While Medicaid and VBA obtain almost equivalent brand-name price levels, they create completely different incentives for pharmaceutical R&D. The unconditional “basic rebates” of Medicaid foster the current business of developing me-too drugs while creating an incentive to artificially inflate official prices. The proactive drug formulary management of VBA maximizes therapeutic value for every dollar spent and thus provides greater incentives for producing more innovative products.

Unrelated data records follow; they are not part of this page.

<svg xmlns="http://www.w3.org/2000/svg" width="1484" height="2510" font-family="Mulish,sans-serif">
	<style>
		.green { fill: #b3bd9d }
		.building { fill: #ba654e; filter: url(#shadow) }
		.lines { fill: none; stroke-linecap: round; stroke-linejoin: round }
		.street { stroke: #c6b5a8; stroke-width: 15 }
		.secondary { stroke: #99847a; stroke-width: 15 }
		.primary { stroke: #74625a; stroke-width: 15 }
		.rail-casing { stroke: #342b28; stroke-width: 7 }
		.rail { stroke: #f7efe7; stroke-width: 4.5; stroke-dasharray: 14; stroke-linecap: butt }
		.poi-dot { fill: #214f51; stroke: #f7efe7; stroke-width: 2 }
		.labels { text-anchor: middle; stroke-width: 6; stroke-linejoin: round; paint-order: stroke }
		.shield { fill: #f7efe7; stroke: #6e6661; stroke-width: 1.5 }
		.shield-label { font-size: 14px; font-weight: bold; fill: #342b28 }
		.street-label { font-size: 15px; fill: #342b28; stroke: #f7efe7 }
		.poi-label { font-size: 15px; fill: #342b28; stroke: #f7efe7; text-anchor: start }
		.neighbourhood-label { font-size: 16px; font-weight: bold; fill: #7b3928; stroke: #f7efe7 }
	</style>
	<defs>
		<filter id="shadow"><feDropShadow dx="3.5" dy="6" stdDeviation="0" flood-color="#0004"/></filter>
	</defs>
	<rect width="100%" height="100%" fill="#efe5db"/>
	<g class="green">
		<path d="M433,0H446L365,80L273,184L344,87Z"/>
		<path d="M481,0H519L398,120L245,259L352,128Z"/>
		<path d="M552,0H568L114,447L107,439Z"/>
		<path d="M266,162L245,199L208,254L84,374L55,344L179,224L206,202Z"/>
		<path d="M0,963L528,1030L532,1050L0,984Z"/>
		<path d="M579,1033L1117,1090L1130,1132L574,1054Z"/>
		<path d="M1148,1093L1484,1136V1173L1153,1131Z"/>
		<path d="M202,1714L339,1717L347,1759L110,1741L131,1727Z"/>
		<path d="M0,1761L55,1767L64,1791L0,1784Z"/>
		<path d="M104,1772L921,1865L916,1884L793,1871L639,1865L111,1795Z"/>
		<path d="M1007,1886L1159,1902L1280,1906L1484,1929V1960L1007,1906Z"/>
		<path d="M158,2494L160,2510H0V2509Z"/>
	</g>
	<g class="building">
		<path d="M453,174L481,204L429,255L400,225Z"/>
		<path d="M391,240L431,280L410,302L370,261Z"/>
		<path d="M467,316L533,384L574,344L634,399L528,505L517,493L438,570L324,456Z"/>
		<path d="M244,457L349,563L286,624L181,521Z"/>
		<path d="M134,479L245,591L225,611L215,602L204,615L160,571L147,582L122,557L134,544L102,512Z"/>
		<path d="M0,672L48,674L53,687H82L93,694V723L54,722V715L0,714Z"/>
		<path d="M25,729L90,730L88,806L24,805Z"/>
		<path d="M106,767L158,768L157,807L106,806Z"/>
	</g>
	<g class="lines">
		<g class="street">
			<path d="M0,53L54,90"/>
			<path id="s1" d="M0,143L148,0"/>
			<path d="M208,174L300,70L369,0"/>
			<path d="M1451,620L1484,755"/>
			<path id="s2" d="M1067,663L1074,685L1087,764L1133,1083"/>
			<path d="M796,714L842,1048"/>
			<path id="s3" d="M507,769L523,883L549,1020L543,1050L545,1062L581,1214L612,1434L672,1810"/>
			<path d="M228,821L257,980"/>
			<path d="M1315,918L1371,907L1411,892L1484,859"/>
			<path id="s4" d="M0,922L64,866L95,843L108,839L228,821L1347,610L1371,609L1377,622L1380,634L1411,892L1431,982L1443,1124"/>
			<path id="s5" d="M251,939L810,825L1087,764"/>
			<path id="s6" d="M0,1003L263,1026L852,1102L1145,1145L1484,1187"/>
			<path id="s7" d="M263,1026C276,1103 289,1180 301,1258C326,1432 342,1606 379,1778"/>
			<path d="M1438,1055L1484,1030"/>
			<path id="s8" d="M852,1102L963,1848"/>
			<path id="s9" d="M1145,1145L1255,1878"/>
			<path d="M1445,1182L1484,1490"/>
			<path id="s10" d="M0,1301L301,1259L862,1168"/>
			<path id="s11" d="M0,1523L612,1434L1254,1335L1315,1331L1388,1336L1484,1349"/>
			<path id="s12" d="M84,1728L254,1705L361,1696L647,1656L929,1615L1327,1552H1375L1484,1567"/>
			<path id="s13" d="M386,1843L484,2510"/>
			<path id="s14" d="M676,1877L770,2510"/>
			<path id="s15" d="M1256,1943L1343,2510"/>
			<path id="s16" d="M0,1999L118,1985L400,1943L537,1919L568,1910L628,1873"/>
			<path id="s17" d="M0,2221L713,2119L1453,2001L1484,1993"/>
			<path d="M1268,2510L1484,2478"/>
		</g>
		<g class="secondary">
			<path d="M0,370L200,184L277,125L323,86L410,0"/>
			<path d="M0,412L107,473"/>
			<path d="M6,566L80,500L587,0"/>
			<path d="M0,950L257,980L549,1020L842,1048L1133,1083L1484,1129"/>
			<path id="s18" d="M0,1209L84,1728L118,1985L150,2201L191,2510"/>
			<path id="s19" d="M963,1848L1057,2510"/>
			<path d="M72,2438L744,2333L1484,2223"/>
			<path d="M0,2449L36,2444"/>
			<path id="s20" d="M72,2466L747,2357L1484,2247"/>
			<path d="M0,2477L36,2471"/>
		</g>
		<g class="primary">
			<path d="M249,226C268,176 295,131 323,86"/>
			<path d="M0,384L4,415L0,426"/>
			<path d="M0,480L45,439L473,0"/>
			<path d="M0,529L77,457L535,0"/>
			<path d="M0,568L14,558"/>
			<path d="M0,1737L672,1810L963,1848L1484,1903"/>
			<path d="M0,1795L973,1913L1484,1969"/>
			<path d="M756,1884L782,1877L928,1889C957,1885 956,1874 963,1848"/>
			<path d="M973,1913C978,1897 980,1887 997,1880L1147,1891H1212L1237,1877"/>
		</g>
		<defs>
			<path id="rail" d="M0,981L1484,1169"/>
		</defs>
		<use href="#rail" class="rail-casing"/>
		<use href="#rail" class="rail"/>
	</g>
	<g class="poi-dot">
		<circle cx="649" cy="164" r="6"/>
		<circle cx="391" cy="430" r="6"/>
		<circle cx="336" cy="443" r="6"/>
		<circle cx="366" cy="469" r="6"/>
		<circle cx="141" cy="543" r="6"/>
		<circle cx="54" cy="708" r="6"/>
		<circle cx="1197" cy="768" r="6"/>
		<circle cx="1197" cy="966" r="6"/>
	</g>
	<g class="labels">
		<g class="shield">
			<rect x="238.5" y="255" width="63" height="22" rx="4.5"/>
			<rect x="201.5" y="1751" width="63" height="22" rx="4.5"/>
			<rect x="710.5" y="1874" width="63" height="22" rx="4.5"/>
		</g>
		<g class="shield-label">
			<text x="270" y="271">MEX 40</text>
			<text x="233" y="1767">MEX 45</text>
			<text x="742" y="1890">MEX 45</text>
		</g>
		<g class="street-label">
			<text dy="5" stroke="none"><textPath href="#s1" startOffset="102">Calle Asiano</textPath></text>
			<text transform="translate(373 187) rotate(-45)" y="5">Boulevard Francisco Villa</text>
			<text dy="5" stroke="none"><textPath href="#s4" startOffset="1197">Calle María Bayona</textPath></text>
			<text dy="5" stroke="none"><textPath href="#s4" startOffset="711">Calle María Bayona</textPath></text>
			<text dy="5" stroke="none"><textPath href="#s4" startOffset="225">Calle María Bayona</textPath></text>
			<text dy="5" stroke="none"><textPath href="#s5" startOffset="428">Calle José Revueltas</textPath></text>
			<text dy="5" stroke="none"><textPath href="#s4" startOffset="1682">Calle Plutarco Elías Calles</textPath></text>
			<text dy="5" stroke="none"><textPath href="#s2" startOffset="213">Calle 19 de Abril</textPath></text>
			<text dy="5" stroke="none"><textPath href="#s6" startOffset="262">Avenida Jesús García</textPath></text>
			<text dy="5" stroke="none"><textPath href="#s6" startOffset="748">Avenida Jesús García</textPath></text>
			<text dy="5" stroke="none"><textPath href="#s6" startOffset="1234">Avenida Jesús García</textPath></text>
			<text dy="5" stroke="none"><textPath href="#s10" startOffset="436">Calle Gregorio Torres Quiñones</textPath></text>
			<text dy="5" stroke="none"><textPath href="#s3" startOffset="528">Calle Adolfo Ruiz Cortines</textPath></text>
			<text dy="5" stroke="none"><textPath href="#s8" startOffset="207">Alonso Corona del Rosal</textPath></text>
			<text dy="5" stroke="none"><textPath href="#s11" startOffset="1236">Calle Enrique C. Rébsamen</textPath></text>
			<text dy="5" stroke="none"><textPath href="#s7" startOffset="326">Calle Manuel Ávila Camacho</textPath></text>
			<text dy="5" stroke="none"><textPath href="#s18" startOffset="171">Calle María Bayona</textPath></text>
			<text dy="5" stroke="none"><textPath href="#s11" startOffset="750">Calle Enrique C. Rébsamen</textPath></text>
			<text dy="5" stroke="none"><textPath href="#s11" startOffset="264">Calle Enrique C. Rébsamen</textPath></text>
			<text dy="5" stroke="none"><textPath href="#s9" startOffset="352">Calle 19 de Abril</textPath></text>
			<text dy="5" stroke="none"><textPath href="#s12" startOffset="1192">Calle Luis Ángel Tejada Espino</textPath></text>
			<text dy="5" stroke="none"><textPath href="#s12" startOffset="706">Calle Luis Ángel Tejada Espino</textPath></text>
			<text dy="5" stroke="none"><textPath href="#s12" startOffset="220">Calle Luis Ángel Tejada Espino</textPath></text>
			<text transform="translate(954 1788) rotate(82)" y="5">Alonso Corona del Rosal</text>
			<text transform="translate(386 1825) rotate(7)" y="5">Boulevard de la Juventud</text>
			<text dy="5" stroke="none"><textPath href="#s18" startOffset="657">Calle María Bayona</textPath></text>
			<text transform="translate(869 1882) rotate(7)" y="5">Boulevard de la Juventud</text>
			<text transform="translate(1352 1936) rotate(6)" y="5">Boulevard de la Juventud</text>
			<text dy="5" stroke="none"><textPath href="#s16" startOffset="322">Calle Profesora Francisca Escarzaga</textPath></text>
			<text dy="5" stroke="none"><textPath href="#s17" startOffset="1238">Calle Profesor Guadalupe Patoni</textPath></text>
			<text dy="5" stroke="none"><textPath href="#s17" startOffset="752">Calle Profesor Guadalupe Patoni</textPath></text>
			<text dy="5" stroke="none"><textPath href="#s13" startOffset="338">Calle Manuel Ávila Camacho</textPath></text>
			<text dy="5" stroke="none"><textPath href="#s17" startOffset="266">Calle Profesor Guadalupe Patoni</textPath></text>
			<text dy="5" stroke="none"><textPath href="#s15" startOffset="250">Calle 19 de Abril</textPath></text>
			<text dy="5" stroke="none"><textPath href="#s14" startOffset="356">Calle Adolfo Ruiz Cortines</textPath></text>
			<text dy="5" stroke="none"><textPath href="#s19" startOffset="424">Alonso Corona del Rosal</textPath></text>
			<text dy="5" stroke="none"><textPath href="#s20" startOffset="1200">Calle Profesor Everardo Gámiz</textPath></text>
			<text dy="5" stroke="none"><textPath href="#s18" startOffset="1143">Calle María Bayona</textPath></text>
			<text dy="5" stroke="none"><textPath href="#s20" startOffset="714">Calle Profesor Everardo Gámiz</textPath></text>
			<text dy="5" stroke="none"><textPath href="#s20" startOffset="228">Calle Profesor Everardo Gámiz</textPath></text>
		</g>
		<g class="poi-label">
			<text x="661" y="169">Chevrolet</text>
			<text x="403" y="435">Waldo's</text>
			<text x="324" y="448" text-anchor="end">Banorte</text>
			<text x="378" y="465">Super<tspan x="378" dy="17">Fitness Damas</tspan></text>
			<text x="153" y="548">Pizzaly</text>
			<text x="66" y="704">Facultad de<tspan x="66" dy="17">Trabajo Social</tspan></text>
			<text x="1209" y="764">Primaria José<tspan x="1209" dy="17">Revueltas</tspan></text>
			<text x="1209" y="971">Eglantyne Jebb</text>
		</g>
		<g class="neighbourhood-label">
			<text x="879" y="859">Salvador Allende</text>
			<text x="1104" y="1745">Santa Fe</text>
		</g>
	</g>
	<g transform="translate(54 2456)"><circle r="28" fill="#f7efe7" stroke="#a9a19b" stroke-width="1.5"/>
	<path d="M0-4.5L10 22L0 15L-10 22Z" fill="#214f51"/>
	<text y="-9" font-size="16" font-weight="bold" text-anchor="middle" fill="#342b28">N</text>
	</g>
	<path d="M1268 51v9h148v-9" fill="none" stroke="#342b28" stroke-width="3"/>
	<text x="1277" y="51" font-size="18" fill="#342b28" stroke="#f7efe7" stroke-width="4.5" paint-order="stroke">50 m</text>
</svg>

The main argument against managed formularies is that such formularies restrict patients’ choices. Indeed, managed formularies do not reimburse all new drugs, only those that provide value for money. However, freedom of choice is never at stake, since patients can decide to pay out of pocket for the drugs or treatments they desire, even if clinical evidence shows that these treatments do not provide therapeutic value for money. A managed formulary for prescription drugs does not reduce freedom of choice; it only reduces the freedom to needlessly waste taxpayers’ money.

Policy Brief (19 pages):



By Don McCanne, MD

This report compares drug spending in the United States with other OECD nations and contrasts the higher prices in Medicare Part D with the lower prices in the Veterans’ Benefits Administration (VBA) and the Medicaid programs. Although supporters of the Medicare Part D drug program continue to tout the savings from the plans, this report shows us how we would be far better off if we used a public purchasing program such as that of the VBA instead of depending on competition of private pharmacy benefit managers wherein the government is prohibited from interfering in negotiations.

This report provides data that can be used to refute PhRMA’s contention that “fundamentally alter(ing) the structure of the successful Medicare Part D program would hurt both taxpayers and beneficiaries” (WSJ Pharmalot, July 23). To the contrary, it would help both taxpayers and beneficiaries.